__DATASET CONTENT__
▬▬▬▬▬▬

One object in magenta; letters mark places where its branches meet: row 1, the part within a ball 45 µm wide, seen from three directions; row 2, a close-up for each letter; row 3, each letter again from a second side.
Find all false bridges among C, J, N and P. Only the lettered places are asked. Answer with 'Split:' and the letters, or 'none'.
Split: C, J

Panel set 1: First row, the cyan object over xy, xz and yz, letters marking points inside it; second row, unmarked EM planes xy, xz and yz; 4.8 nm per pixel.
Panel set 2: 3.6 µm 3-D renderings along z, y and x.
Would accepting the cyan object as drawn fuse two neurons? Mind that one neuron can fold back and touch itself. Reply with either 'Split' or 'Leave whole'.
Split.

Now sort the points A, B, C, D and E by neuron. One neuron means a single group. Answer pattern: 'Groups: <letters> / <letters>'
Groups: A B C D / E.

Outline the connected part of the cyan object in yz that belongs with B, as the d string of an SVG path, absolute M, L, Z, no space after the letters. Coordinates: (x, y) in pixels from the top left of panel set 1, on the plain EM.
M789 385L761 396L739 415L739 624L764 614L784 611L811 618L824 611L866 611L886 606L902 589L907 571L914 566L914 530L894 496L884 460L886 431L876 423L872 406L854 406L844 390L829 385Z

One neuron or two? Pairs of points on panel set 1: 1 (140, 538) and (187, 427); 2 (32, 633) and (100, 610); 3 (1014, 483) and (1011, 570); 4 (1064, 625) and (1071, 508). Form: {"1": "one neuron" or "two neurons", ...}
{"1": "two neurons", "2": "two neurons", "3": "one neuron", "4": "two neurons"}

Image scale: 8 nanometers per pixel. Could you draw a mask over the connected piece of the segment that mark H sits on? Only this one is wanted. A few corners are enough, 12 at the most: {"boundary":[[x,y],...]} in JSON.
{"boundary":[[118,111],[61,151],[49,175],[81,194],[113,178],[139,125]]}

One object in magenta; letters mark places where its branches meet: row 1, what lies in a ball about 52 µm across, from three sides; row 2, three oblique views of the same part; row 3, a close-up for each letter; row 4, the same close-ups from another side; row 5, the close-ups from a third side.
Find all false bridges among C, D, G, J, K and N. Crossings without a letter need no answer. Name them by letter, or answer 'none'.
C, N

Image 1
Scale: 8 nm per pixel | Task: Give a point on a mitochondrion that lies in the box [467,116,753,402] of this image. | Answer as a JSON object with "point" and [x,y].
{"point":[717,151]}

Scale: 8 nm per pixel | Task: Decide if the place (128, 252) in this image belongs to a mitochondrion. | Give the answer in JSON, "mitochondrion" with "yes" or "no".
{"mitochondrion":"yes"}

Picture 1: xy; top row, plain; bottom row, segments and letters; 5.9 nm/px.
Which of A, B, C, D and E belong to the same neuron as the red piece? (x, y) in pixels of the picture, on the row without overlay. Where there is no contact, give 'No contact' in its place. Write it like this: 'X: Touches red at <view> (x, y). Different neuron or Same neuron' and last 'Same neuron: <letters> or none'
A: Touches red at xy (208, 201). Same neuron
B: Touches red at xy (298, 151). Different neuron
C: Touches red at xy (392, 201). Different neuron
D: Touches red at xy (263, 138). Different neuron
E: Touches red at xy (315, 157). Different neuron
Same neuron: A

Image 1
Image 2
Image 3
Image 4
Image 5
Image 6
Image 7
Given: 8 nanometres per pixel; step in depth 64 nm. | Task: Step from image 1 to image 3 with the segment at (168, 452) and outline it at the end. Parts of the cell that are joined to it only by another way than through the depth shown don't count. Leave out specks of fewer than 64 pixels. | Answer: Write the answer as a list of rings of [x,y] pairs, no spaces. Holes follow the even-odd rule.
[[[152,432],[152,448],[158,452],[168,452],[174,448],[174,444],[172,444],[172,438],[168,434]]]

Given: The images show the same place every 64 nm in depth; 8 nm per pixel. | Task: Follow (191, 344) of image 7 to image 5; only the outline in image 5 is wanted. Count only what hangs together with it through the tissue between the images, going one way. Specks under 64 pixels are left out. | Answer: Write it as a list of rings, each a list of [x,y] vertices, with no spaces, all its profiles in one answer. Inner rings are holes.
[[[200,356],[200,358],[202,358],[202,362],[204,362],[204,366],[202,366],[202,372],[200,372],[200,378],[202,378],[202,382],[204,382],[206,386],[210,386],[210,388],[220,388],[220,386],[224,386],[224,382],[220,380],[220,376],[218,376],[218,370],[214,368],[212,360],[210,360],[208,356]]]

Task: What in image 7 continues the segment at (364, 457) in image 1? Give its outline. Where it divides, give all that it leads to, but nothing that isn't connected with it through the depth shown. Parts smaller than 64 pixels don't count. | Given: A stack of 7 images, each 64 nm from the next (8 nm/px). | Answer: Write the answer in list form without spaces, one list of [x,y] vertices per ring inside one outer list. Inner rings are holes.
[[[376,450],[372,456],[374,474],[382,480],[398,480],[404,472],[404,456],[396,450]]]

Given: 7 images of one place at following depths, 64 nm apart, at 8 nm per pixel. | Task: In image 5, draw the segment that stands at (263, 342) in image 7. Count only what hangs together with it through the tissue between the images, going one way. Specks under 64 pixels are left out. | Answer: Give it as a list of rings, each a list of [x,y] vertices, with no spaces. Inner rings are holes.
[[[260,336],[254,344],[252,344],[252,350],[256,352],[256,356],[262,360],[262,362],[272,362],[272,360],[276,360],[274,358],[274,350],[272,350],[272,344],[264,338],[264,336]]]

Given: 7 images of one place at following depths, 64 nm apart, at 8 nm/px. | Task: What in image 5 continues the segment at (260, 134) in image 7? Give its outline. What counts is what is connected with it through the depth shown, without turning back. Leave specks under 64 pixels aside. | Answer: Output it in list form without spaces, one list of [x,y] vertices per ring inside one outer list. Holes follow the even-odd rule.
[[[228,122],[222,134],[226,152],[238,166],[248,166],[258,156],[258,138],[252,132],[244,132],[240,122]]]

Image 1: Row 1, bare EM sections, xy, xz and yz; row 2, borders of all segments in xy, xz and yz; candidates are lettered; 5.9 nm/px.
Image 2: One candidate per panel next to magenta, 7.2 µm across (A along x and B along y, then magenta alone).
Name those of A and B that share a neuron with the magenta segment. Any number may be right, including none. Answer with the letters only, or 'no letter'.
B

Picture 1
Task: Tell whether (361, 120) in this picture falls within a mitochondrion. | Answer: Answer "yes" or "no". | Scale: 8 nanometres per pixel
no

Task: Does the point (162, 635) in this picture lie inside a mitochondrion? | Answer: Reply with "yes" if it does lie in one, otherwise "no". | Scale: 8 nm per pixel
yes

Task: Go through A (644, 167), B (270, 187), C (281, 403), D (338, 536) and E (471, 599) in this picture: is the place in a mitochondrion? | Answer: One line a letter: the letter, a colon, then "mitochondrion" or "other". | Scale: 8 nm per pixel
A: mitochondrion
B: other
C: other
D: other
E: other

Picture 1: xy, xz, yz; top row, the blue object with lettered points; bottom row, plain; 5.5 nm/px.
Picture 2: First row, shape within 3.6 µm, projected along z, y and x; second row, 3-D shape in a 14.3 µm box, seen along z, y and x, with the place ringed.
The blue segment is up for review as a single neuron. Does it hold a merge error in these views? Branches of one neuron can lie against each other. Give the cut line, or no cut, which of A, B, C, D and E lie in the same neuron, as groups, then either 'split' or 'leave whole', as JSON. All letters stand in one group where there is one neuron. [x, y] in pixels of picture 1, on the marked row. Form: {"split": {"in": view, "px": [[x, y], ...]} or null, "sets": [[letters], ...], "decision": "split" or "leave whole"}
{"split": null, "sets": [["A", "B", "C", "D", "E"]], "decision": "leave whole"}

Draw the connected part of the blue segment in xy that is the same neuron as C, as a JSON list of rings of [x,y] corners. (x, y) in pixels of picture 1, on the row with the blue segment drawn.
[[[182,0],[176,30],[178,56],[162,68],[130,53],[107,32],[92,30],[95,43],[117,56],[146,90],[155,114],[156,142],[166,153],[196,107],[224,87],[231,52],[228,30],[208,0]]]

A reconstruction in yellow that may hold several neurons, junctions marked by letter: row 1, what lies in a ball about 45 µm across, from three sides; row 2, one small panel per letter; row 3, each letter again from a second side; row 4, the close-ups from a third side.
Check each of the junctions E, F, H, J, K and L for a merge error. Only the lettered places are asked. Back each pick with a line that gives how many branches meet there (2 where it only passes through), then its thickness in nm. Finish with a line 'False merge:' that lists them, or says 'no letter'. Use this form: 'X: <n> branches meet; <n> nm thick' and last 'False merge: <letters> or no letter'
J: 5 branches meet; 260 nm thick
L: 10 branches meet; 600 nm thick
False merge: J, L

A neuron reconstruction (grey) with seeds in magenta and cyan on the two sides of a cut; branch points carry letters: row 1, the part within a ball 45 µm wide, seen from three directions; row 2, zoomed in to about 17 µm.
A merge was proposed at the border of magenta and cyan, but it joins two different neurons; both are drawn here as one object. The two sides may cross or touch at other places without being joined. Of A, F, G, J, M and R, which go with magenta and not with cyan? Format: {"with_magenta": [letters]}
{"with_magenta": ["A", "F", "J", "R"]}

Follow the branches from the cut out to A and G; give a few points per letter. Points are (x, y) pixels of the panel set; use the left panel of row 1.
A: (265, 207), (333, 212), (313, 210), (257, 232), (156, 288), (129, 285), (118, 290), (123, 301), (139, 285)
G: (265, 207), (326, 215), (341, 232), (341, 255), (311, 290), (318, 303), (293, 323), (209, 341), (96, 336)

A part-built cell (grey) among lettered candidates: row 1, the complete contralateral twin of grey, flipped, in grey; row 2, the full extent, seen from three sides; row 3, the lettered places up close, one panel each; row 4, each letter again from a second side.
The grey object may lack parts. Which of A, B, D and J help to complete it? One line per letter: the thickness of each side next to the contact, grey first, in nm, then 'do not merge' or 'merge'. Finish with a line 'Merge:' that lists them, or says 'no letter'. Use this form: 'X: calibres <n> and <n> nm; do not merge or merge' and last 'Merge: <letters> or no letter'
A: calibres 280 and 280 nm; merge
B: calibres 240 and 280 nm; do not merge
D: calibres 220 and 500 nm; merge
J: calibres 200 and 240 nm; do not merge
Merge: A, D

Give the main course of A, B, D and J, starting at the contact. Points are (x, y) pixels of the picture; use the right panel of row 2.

▬▬▬▬▬▬

__PROBLEM REQUIREMENTS__
In the listing above, start at the line with "A reconstruction in", go on through the line with "A neuron reconstruction", and copy each of those lines exactly; leave out all the rest.

__EXERCISE SOLUTION__
A reconstruction in yellow that may hold several neurons, junctions marked by letter: row 1, what lies in a ball about 45 µm across, from three sides; row 2, one small panel per letter; row 3, each letter again from a second side; row 4, the close-ups from a third side.
Check each of the junctions E, F, H, J, K and L for a merge error. Only the lettered places are asked. Back each pick with a line that gives how many branches meet there (2 where it only passes through), then its thickness in nm. Finish with a line 'False merge:' that lists them, or says 'no letter'. Use this form: 'X: <n> branches meet; <n> nm thick' and last 'False merge: <letters> or no letter'
J: 5 branches meet; 260 nm thick
L: 10 branches meet; 600 nm thick
False merge: J, L

A neuron reconstruction (grey) with seeds in magenta and cyan on the two sides of a cut; branch points carry letters: row 1, the part within a ball 45 µm wide, seen from three directions; row 2, zoomed in to about 17 µm.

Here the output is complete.